**Your goal:** Extract each line of the material that follows exactly and omit its pictures.

**Exercise material:**
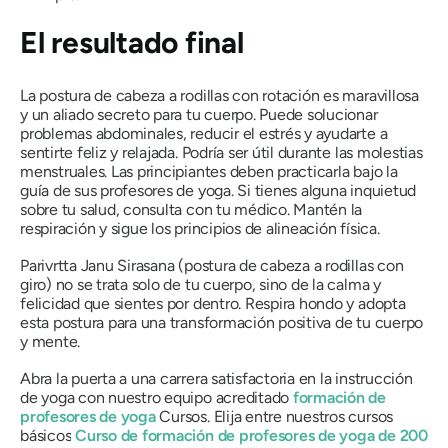
El resultado final
La postura de cabeza a rodillas con rotación es maravillosa
y un aliado secreto para tu cuerpo. Puede solucionar
problemas abdominales, reducir el estrés y ayudarte a
sentirte feliz y relajada. Podría ser útil durante las molestias
menstruales. Las principiantes deben practicarla bajo la
guía de sus profesores de yoga. Si tienes alguna inquietud
sobre tu salud, consulta con tu médico. Mantén la
respiración y sigue los principios de alineación física.
Parivrtta Janu Sirasana (postura de cabeza a rodillas con
giro) no se trata solo de tu cuerpo, sino de la calma y
felicidad que sientes por dentro. Respira hondo y adopta
esta postura para una transformación positiva de tu cuerpo
y mente.
Abra la puerta a una carrera satisfactoria en la instrucción
de yoga con nuestro equipo acreditado
formación de
profesores de yoga
Cursos. Elija entre nuestros cursos
básicos
Curso de formación de profesores de yoga de 200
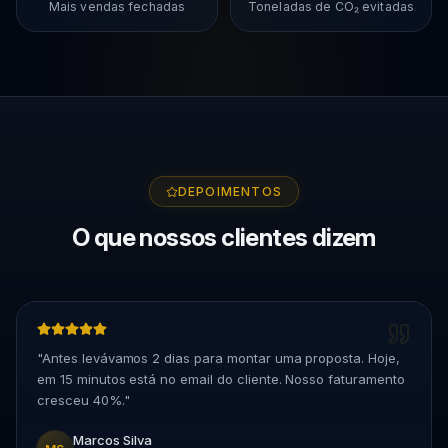
Mais vendas fechadas
Toneladas de CO₂ evitadas
DEPOIMENTOS
O que nossos clientes dizem
"
Antes levávamos 2 dias para montar uma proposta. Hoje,
em 15 minutos está no email do cliente. Nosso faturamento
cresceu 40%.
"
Marcos Silva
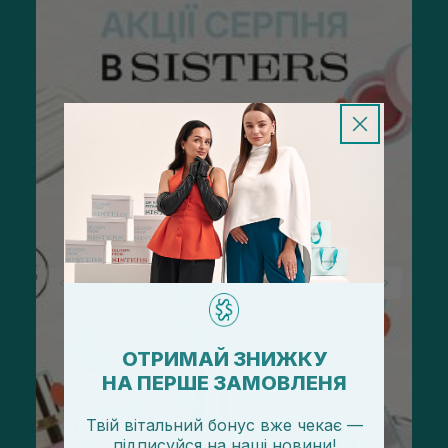
ОТРИМАЙ ЗНИЖКУ
НА ПЕРШЕ ЗАМОВЛЕНЯ
Твій вітальний бонус вже чекає —
підписуйся
на
наші новини!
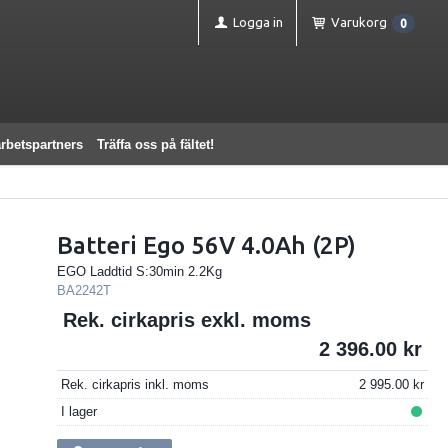
Logga in
Varukorg
0
rbetspartners
Träffa oss på fältet!
Batteri Ego 56V 4.0Ah (2P)
EGO Laddtid S:30min 2.2Kg
BA2242T
Rek. cirkapris exkl. moms
2 396.00
Rek. cirkapris inkl. moms
2 995.00
I lager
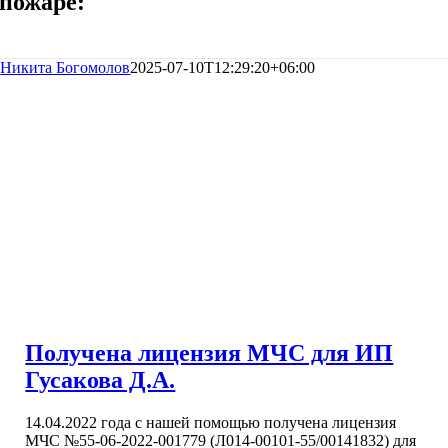
пожаре:
Никита Богомолов
2025-07-10T12:29:20+06:00
Получена лицензия МЧС для ИП
Гусакова Д.А.
14.04.2022 года с нашей помощью получена лицензия
МЧС №55-06-2022-001779 (Л014-00101-55/00141832) для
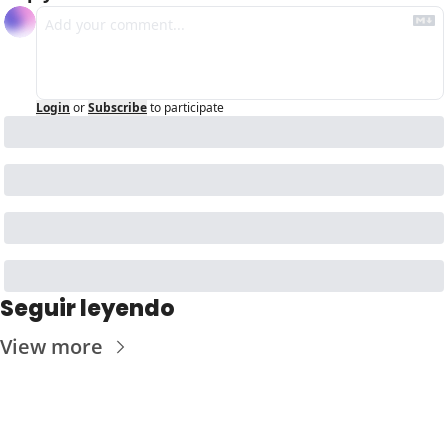
Login
or
Subscribe
to participate
Seguir leyendo
View more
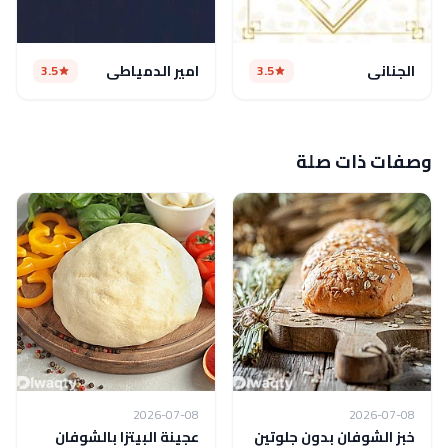
الجناني
امير الدمياطي
3.5
3.5
وصفات ذات صلة
2026-07-08
2026-07-08
خبز الشوفان بدون جلوتين
عجينة البيتزا بالشوفان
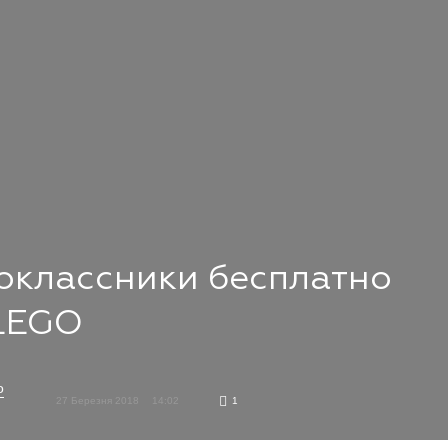
оклассники бесплатно
 LEGO
о
27 Березня 2018
14:02
1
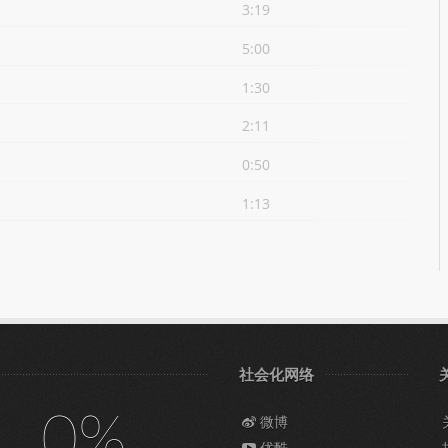
3:19
5:00
1:30
2:11
0:50
1:13
社会化网络
0%
微博
优酷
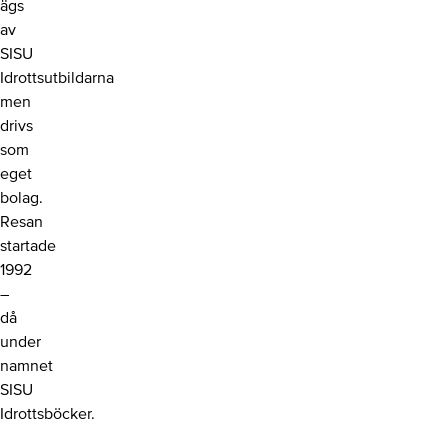
ägs
av
SISU
Idrottsutbildarna
men
drivs
som
eget
bolag.
Resan
startade
1992
–
då
under
namnet
SISU
Idrottsböcker.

**Output below:**
El resultado final
La postura de cabeza a rodillas con rotación es maravillosa
y un aliado secreto para tu cuerpo. Puede solucionar
problemas abdominales, reducir el estrés y ayudarte a
sentirte feliz y relajada. Podría ser útil durante las molestias
menstruales. Las principiantes deben practicarla bajo la
guía de sus profesores de yoga. Si tienes alguna inquietud
sobre tu salud, consulta con tu médico. Mantén la
respiración y sigue los principios de alineación física.
Parivrtta Janu Sirasana (postura de cabeza a rodillas con
giro) no se trata solo de tu cuerpo, sino de la calma y
felicidad que sientes por dentro. Respira hondo y adopta
esta postura para una transformación positiva de tu cuerpo
y mente.
Abra la puerta a una carrera satisfactoria en la instrucción
de yoga con nuestro equipo acreditado
formación de
profesores de yoga
Cursos. Elija entre nuestros cursos
básicos
Curso de formación de profesores de yoga de 200
Mais vendas fechadas
Toneladas de CO₂ evitadas
DEPOIMENTOS
O que nossos clientes dizem
"
Antes levávamos 2 dias para montar uma proposta. Hoje,
em 15 minutos está no email do cliente. Nosso faturamento
cresceu 40%.
"
Marcos Silva
ОТРИМАЙ ЗНИЖКУ
НА ПЕРШЕ ЗАМОВЛЕНЯ
Твій вітальний бонус вже чекає —
підписуйся
на
наші новини!
Logga in
Varukorg
0
rbetspartners
Träffa oss på fältet!
Batteri Ego 56V 4.0Ah (2P)
EGO Laddtid S:30min 2.2Kg
BA2242T
Rek. cirkapris exkl. moms
2 396.00
Rek. cirkapris inkl. moms
2 995.00
I lager
пожаре:
Никита Богомолов
2025-07-10T12:29:20+06:00
Получена лицензия МЧС для ИП
Гусакова Д.А.
14.04.2022 года с нашей помощью получена лицензия
МЧС №55-06-2022-001779 (Л014-00101-55/00141832) для
Login
or
Subscribe
to participate
Seguir leyendo
View more
الجناني
امير الدمياطي
3.5
3.5
وصفات ذات صلة
2026-07-08
2026-07-08
خبز الشوفان بدون جلوتين
عجينة البيتزا بالشوفان
оклассники бесплатно
 LEGO
о
27 Березня 2018
14:02
1
3:19
5:00
1:30
2:11
0:50
1:13
社会化网络
0%
微博
优酷
ägs
av
SISU
Idrottsutbildarna
men
drivs
som
eget
bolag.
Resan
startade
1992
–
då
under
namnet
SISU
Idrottsböcker.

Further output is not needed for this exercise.